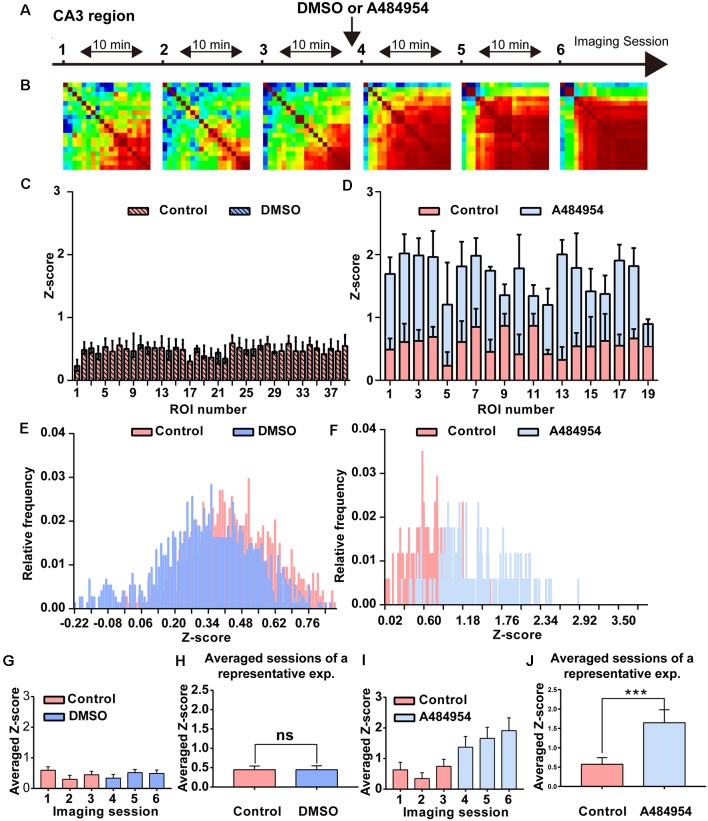
Detailed analysis of a time-lapse imaging experiment in the CA3 region under control–DMSO or control–A484954 conditions. (A) The schema indicates the sequence or time-lapse imaging session. The first three sessions were under control conditions, and the last three sessions under DMSO or A484954. (B) Heat maps (color-coded PC values per pair of ROIs) have been presented for the six sessions. The increase in red color indicates an enhancement of synchronized fluorescence transients after A484954 application. (C) The bar graph summarizes the individual Z scores for over 30 neuronal pairs for the two indicated conditions. The data indicated that DMSO did not affect the level of synchronization. (D) The level of synchronicity increased substantially after application of A484954 in comparison with the control sessions. (E) The frequency histograms for the Z scores of a control and DMSO session are presented. Only a slight shift to the left was observable after DMSO application. (F) After application of A484954, the Z score distribution shifted to the right, indicating a higher level of synchronicity within different CA3 areas. (G) The bar graph shows the averaged Z score over all ROI pairs for every session (session 1, 0.60 ± 0.11; session 2, 0.30 ± 0.13; session 3, 0.45 ± 0.11; session 4, 0.34 ± 0.12; session 5, 0.52 ± 0.10; session 6, 0.49 ± 0.12). (H) The values for the control–drug experiment are presented. After application of A484954, a tendency of increased Z scores was notable (session 1, 0.63 ± 0.25; session 2, 0.34 ± 0.19; session 3, 0.75 ± 0.22; session 4, 1.37 ± 0.35; session 5, 1.66 ± 0.36; session 6, 1.91 ± 0.42). (I) The bar graph shows the Z score-transformed PC values for each session under control and DMSO conditions (control: 0.45 ± 0.10; DMSO: 0.44 ± 0.11, ns, paired t-test). (J) The bar graph shows the values for three averaged sessions under control–A484954 conditions (control: 0.5 ± 1.64; A484954: 1.64 ± 0.33; ***P < 0.01, paired t-test).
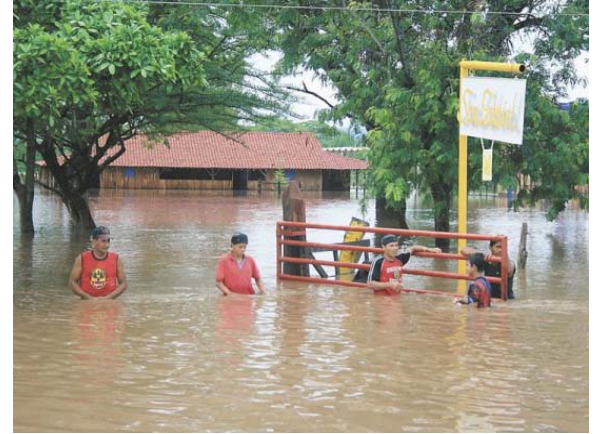
Figure A1. Flood in the Department of Leon Nicaragua (photo credit: Gilberto Moreno).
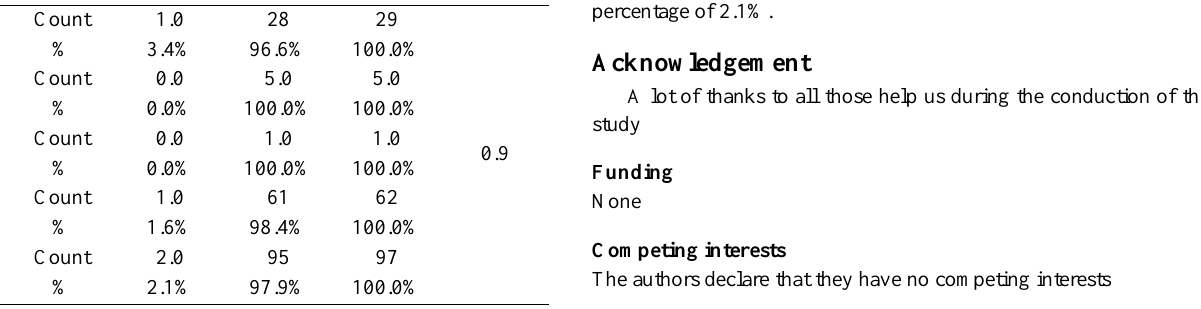
Table 4 : Correlation between PCR results and miscarriages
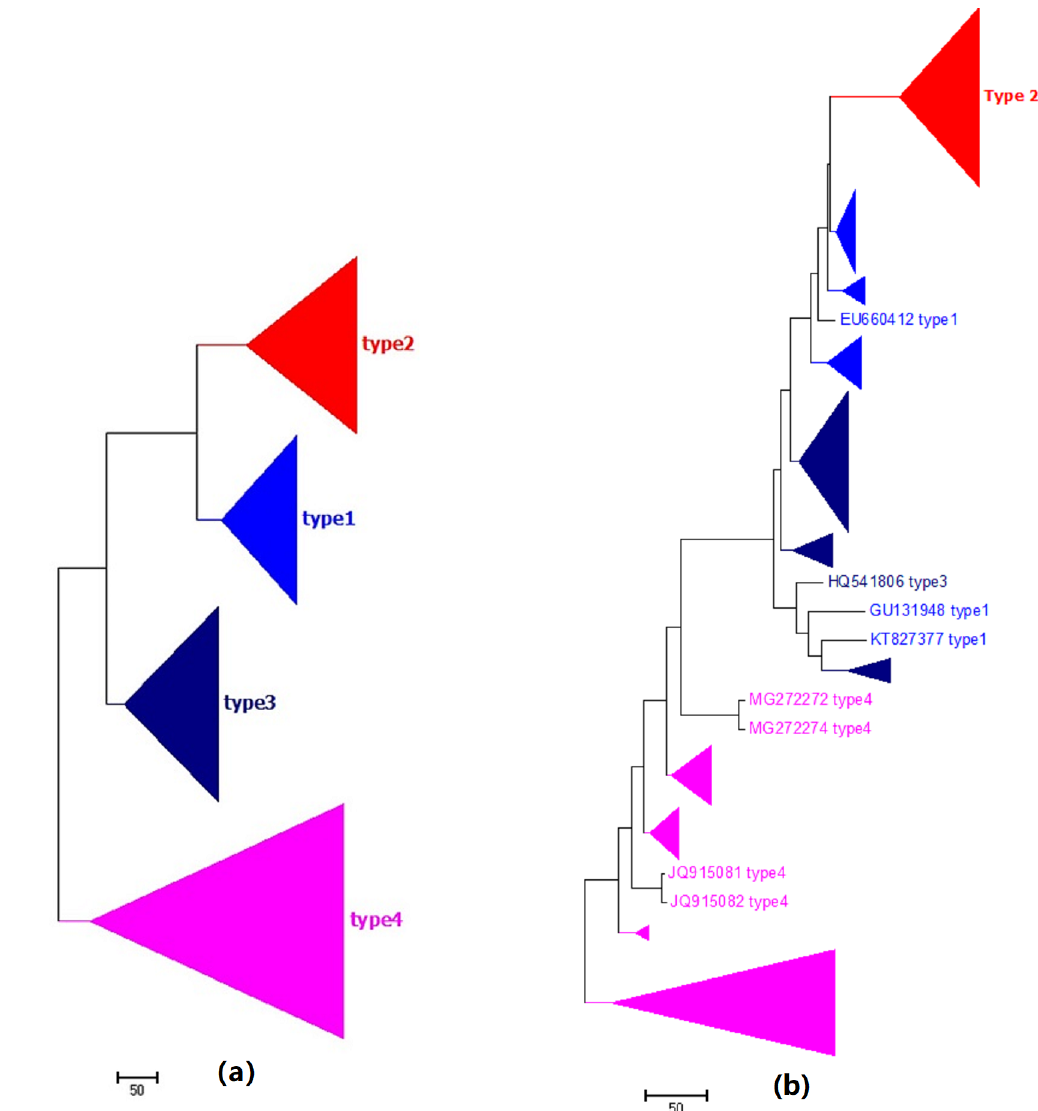
Figure 3. ( a ) The Neighbor-Joining phylogenetic tree of 330 dengue viruses genome sequences based on PCNV method. ( b ) The Neighbor-Joining phylogenetic tree of 330 dengue viruses genome sequences based on NV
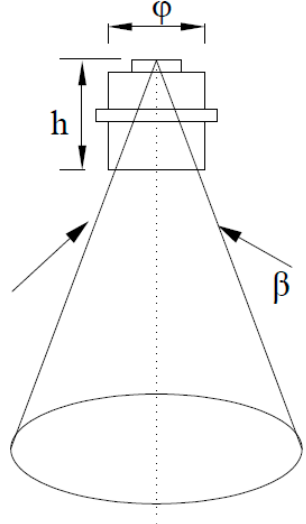
Figure 6. Parameter estimation of detection lenses.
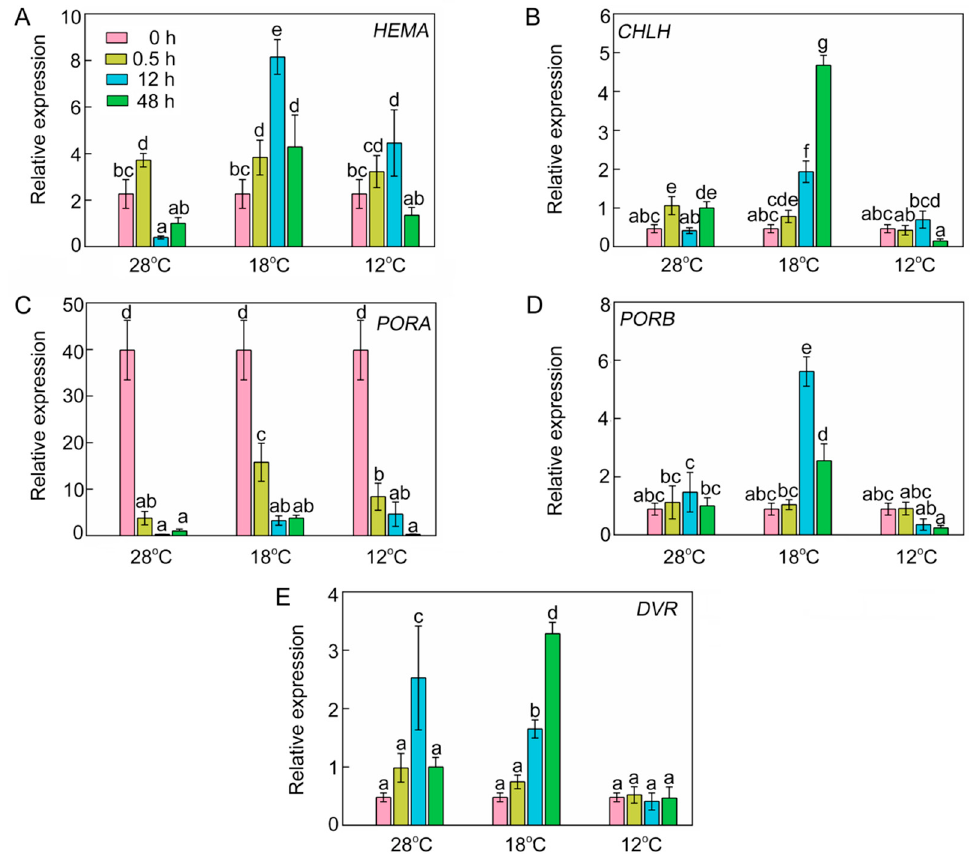
Figure 5. E ff ect of chilling stress on relative expression of chlorophyll biosynthetic genes HEMA ( A ), CHLH ( B ), PORA ( C ), PORB ( D ), and DVR ( E ). The expression levels of genes at 28 ◦ C after 48 h of light exposure were set to 1. OsACTIN1 was used as an internal standard. Values are means ± SD from three independent biological replicates. Di ff erent letters indicate significant di ff erences according to Duncan’s multiple range tests ( p < 0.05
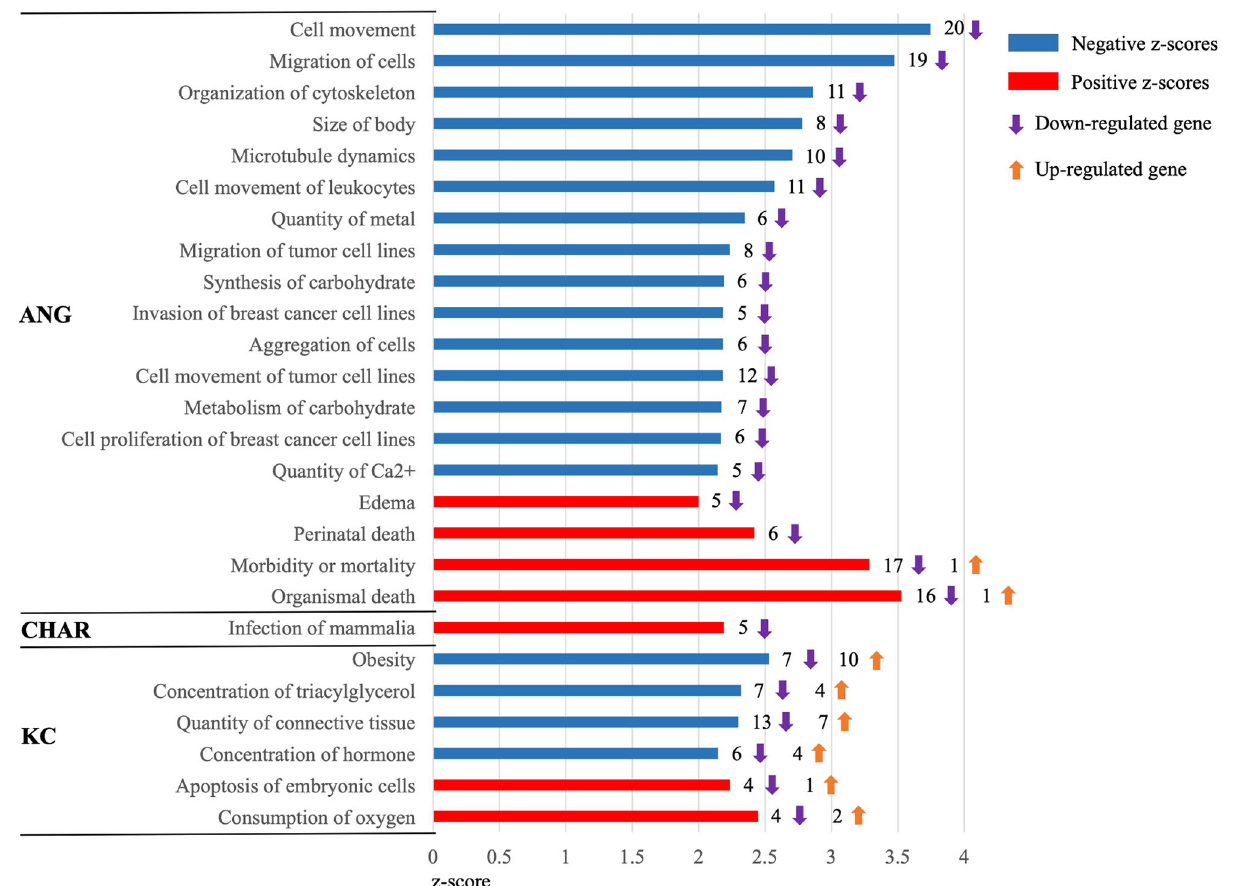
Figure 3. Functional classification of differentially expressed genes using IPA (Ingenuity Pathway Analysis) in different breeds of beef cattle. Positive z-scores are indicated with red bars and negative z-scores with blue bars. A positive z-score (2) indicates an increased predicted activation state, while a negative z-score (− 2) indicates a reduction in function. The number to the right of the bar is the number of differentially expressed (DE) genes. Up arrow and down arrow represent the DE genes up- and down-regulated in L-RFIfat compared to H-RFIfat steers, respectively. ANG, Angus; CHAR, Charolais; KC, Kinsella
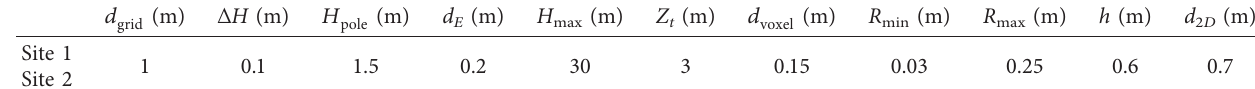
Table 2: Input parameters for PLO detection.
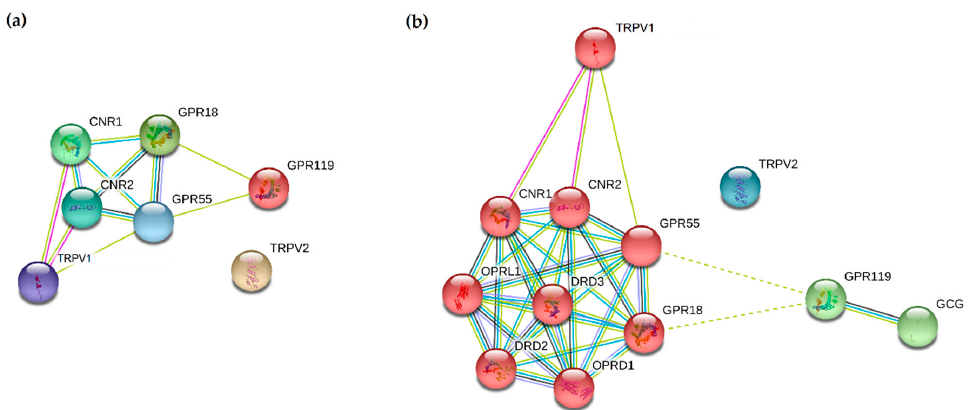
Figure 1. STRING interaction analysis of cannabinoid receptors. ( a ) Direct STRING analysis network was built based on high confidence (0.7) evidence from experimental interaction data (pink), co-expression (black), gene neighbourhood (green) and co-occurrence (blue) data, curated databases (light blue), protein homology (purple), and predictive and knowledge text mining (light green); ( b ) The network was extended to 5 primary-interaction shell genes to explore their indirect interactions and clustering (PPI enrichment p -value: 2.39 × 10 − 12 ) using the intersection of 12 genes present on all analysed platforms. Red nodes— CNR1/CNR2 cluster, green nodes—GPR119 cluster, blue nodes—TRPV2cluster. NodesarelabelledwithHumanGeneNomenclature Committee (HGNC) gene symbols: CNR1 —Cannabinoid receptor 1 gene, CNR2 —Cannabinoid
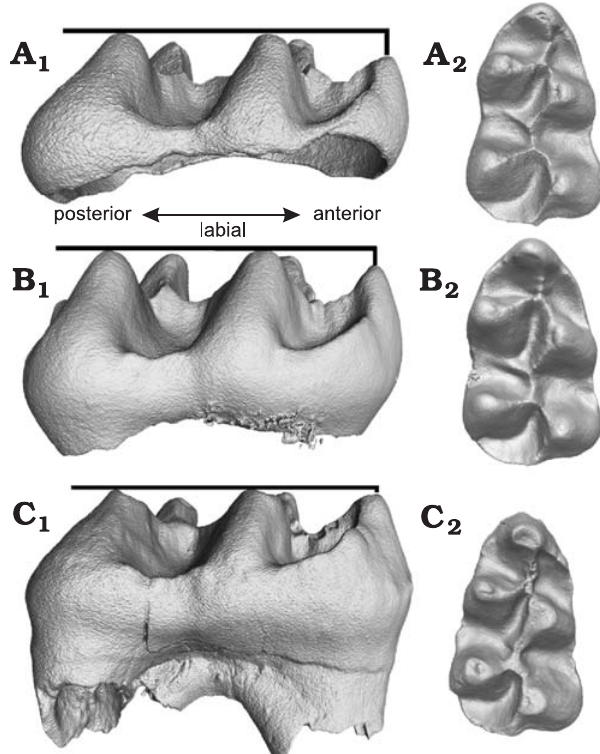
Fig. 3. Micro-CT images, showing the relative height of the five main cusps. In Megacricetodon hellenicus sp. nov. ( A , IAUU AL-N-2096; B , IAUU AL-N-2097) from Aliveri South quarry, Greece (MN4, Early Miocene) the anteroconid is lower than the rest of the cusps. In Megacricetodon primitivus (Freudenthal, 1963) ( C , VLT-167) from Valtorres, Spain (MN5, Middle Miocene) the anteroconid is of similar height than the other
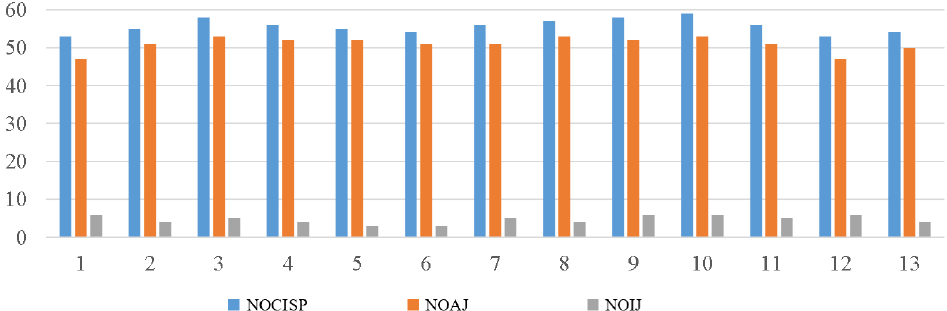
Figure 7. Reliability diagram for the flexible wearable sleeping-position monitoring device. Note: NOCISP = number of changes in sleeping position; NOAJ = number of accurate judgments; NOIJ = number of incorrect judgments.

Work to be completed:
Where a line of the data above includes "number", copy that line.

Written solution:
Figure 3. Functional classification of differentially expressed genes using IPA (Ingenuity Pathway Analysis) in different breeds of beef cattle. Positive z-scores are indicated with red bars and negative z-scores with blue bars. A positive z-score (2) indicates an increased predicted activation state, while a negative z-score (− 2) indicates a reduction in function. The number to the right of the bar is the number of differentially expressed (DE) genes. Up arrow and down arrow represent the DE genes up- and down-regulated in L-RFIfat compared to H-RFIfat steers, respectively. ANG, Angus; CHAR, Charolais; KC, Kinsella
Figure 7. Reliability diagram for the flexible wearable sleeping-position monitoring device. Note: NOCISP = number of changes in sleeping position; NOAJ = number of accurate judgments; NOIJ = number of incorrect judgments.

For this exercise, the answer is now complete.